#### [Work task]
Reproduce the entries below word for word, starting with their first line and going on through the line with "Норвегия, которая, в".

#### [Extracted records]

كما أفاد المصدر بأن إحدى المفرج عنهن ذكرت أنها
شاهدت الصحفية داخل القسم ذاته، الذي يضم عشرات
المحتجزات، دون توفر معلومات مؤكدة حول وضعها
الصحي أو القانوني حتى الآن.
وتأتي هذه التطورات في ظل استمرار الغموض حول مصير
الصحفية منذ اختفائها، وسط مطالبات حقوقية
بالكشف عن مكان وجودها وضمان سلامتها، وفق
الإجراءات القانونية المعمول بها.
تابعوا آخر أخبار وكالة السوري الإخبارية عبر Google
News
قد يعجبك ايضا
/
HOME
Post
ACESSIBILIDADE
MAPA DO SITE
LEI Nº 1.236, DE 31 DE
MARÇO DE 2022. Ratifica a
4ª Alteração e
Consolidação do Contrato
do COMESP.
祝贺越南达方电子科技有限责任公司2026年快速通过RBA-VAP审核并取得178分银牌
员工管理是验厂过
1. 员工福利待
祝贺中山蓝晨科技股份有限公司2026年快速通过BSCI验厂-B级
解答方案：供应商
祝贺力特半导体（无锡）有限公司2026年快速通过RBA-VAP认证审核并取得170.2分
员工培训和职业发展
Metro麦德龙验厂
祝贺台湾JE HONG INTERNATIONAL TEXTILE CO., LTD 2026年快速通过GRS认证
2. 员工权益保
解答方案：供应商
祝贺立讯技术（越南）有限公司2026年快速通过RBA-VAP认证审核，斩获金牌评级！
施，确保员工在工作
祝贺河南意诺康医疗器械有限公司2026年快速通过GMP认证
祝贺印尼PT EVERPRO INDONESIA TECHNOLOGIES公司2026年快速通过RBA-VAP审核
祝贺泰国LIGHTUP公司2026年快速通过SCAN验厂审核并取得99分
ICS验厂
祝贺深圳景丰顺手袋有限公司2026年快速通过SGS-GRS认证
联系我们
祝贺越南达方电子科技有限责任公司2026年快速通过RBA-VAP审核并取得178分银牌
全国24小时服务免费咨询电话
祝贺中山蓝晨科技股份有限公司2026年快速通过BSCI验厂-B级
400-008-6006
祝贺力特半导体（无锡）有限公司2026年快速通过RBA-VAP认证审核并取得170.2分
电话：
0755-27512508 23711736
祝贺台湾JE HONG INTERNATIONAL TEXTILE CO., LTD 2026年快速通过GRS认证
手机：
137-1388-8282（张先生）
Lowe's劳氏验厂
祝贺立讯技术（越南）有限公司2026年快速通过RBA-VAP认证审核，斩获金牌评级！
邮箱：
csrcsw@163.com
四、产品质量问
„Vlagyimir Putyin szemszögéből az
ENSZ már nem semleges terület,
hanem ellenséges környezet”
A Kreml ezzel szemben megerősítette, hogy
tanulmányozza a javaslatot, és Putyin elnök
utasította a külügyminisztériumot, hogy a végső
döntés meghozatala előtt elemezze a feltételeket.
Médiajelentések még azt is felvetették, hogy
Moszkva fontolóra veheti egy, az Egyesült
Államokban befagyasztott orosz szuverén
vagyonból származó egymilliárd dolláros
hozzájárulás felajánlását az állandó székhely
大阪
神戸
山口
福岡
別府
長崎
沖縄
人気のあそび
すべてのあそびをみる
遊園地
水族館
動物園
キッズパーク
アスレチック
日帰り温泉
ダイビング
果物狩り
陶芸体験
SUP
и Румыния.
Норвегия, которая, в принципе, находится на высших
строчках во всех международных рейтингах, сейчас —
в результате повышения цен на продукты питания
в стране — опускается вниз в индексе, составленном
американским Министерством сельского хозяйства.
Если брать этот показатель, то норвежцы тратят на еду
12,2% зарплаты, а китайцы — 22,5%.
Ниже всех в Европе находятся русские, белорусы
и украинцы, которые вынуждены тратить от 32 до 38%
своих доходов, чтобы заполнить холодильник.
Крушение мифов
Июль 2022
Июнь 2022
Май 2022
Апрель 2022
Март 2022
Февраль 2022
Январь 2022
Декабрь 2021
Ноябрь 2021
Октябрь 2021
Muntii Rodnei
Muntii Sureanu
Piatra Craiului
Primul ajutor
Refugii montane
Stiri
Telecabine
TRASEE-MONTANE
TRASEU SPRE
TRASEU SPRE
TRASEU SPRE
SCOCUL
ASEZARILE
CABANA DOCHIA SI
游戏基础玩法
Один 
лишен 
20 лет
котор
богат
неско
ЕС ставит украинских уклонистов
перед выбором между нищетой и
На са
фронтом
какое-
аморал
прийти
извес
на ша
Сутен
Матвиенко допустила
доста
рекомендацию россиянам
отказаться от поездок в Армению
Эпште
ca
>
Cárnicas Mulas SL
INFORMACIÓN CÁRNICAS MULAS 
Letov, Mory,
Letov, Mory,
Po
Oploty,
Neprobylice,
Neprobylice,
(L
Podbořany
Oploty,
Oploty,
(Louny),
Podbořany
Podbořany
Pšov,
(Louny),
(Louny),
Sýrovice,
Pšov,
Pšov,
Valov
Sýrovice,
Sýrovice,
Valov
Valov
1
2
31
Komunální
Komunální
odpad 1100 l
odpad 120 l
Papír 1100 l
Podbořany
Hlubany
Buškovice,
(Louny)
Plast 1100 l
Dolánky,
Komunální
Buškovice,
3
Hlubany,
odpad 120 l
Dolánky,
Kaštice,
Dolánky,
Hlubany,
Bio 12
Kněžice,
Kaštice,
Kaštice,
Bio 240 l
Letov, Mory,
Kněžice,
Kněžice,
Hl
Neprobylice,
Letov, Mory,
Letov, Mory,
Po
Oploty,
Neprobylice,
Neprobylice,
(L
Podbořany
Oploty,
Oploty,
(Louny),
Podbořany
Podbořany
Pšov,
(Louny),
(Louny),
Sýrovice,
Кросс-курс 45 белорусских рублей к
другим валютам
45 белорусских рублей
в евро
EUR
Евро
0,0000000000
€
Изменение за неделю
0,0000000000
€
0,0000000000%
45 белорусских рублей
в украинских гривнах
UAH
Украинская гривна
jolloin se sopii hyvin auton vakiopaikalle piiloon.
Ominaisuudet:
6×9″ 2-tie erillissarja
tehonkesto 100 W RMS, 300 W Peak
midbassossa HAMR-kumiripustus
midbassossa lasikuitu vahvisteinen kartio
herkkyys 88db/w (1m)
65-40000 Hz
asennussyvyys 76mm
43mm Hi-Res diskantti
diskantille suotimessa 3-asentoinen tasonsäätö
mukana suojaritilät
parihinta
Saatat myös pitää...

#### [Answer to this exercise]
كما أفاد المصدر بأن إحدى المفرج عنهن ذكرت أنها
شاهدت الصحفية داخل القسم ذاته، الذي يضم عشرات
المحتجزات، دون توفر معلومات مؤكدة حول وضعها
الصحي أو القانوني حتى الآن.
وتأتي هذه التطورات في ظل استمرار الغموض حول مصير
الصحفية منذ اختفائها، وسط مطالبات حقوقية
بالكشف عن مكان وجودها وضمان سلامتها، وفق
الإجراءات القانونية المعمول بها.
تابعوا آخر أخبار وكالة السوري الإخبارية عبر Google
News
قد يعجبك ايضا
/
HOME
Post
ACESSIBILIDADE
MAPA DO SITE
LEI Nº 1.236, DE 31 DE
MARÇO DE 2022. Ratifica a
4ª Alteração e
Consolidação do Contrato
do COMESP.
祝贺越南达方电子科技有限责任公司2026年快速通过RBA-VAP审核并取得178分银牌
员工管理是验厂过
1. 员工福利待
祝贺中山蓝晨科技股份有限公司2026年快速通过BSCI验厂-B级
解答方案：供应商
祝贺力特半导体（无锡）有限公司2026年快速通过RBA-VAP认证审核并取得170.2分
员工培训和职业发展
Metro麦德龙验厂
祝贺台湾JE HONG INTERNATIONAL TEXTILE CO., LTD 2026年快速通过GRS认证
2. 员工权益保
解答方案：供应商
祝贺立讯技术（越南）有限公司2026年快速通过RBA-VAP认证审核，斩获金牌评级！
施，确保员工在工作
祝贺河南意诺康医疗器械有限公司2026年快速通过GMP认证
祝贺印尼PT EVERPRO INDONESIA TECHNOLOGIES公司2026年快速通过RBA-VAP审核
祝贺泰国LIGHTUP公司2026年快速通过SCAN验厂审核并取得99分
ICS验厂
祝贺深圳景丰顺手袋有限公司2026年快速通过SGS-GRS认证
联系我们
祝贺越南达方电子科技有限责任公司2026年快速通过RBA-VAP审核并取得178分银牌
全国24小时服务免费咨询电话
祝贺中山蓝晨科技股份有限公司2026年快速通过BSCI验厂-B级
400-008-6006
祝贺力特半导体（无锡）有限公司2026年快速通过RBA-VAP认证审核并取得170.2分
电话：
0755-27512508 23711736
祝贺台湾JE HONG INTERNATIONAL TEXTILE CO., LTD 2026年快速通过GRS认证
手机：
137-1388-8282（张先生）
Lowe's劳氏验厂
祝贺立讯技术（越南）有限公司2026年快速通过RBA-VAP认证审核，斩获金牌评级！
邮箱：
csrcsw@163.com
四、产品质量问
„Vlagyimir Putyin szemszögéből az
ENSZ már nem semleges terület,
hanem ellenséges környezet”
A Kreml ezzel szemben megerősítette, hogy
tanulmányozza a javaslatot, és Putyin elnök
utasította a külügyminisztériumot, hogy a végső
döntés meghozatala előtt elemezze a feltételeket.
Médiajelentések még azt is felvetették, hogy
Moszkva fontolóra veheti egy, az Egyesült
Államokban befagyasztott orosz szuverén
vagyonból származó egymilliárd dolláros
hozzájárulás felajánlását az állandó székhely
大阪
神戸
山口
福岡
別府
長崎
沖縄
人気のあそび
すべてのあそびをみる
遊園地
水族館
動物園
キッズパーク
アスレチック
日帰り温泉
ダイビング
果物狩り
陶芸体験
SUP
и Румыния.
Норвегия, которая, в принципе, находится на высших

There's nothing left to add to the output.